--- TEXT SEGMENT ---
==*==

On Tue, Oct 14, 2025 at 2:22 PM ywgrit <[email protected]> wrote:
>
> A program may consist of multiple compilation units, and multiple array 
> access operations may exist within the program.
> In SIMPLE_IPA_PASS, I want to check whether the index is consistent during 
> two array accesses: During the first pass through all functions, traverse all 
> gimples, record each array access operation, and store its corresponding 
> {Function *, index} into a hash_set. During the second pass through all 
> functions, when encountering the array access operation we wish to process, 
> search for {Function *, index} in the hash_set.
> Converting SIMPLE_IPA_PASS to IPA_PASS presents challenges.
> Since Function * is a pointer, direct transfer is meaningless. index is an 
> ssa_name, so direct transfer is also impossible. My question is: Since the 
> above approach fails, if I encounter an array access operation during the wpa 
> phase, how should I determine whether there exists another array access 
> operation within the same function that shares the same index?

You have to split the pass into local analysis pre-WPA which would
need to compute this (while it has access
to the body of the function) a "merge" operation during WPA and a
transform during LTRANS.  Note
that comparing SSA names itself between functions is meaningless, I'm
guessing you want to
compute the array access index based on function parameters?

==*==

--- PROVIDED MATERIAL ---
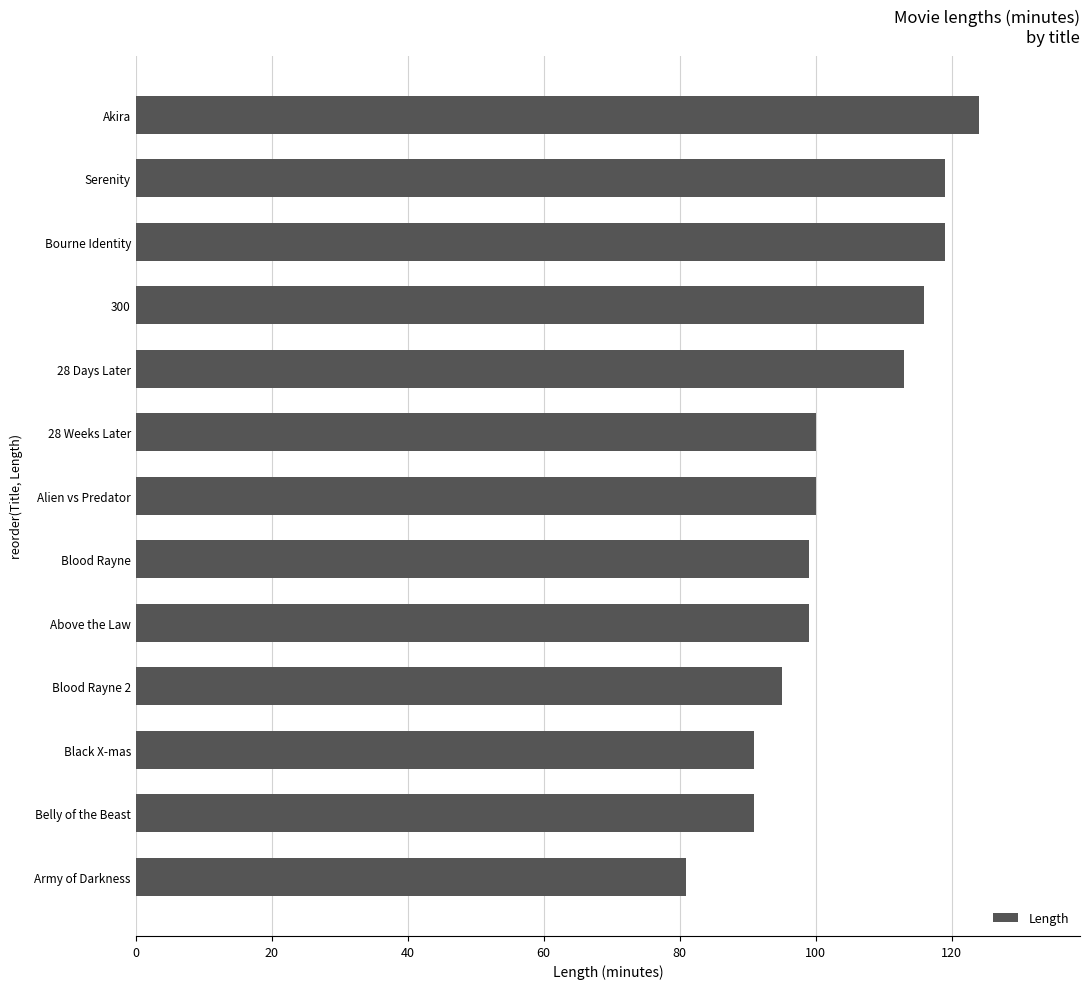

What is the change in value from 28 Weeks Later to Akira?

+24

==*==

--- WHAT TO DO ---
[A] In the email about converting the IPA pass, what three parts does the reply say the pass must be split into?
[B] Please carry on the email about converting the IPA pass from its final sentence.

--- RESULTS FOR THE EXERCISE ---
[A] A local analysis before WPA, a merge operation during WPA, and a transform during LTRANS.

[B]
Richard,

> Thanks.
>
> ywgrit.
>
> Richard Biener <[email protected]> 于2025年10月13日周一 14:42写道:
>>
>> On Sat, Oct 11, 2025 at 10:32 AM ywgrit via Gcc <[email protected]> wrote:
>> >
>> > I used the functions stream_write_tree/stream_read_tree in lto. If tree
>> > contains ssa_name, then stream_read_tree will generate ice: cfun is null in
>> > wpa, so (*SSANAMES (cfun))[ix] will break the program. How to write/read
>> > tree contains ssa_name in lto, e.g., wpa phase?
>>
>> You shouldn't - you have to abstract from this somehow as during WPA phase
>> a SSA name doesn't make "sense".  That said, you have to elaborate a bit on
>> what you are trying to do.
>>
>> Richard.
>>
>> > Thanks.
>> >
>> > ywgrit.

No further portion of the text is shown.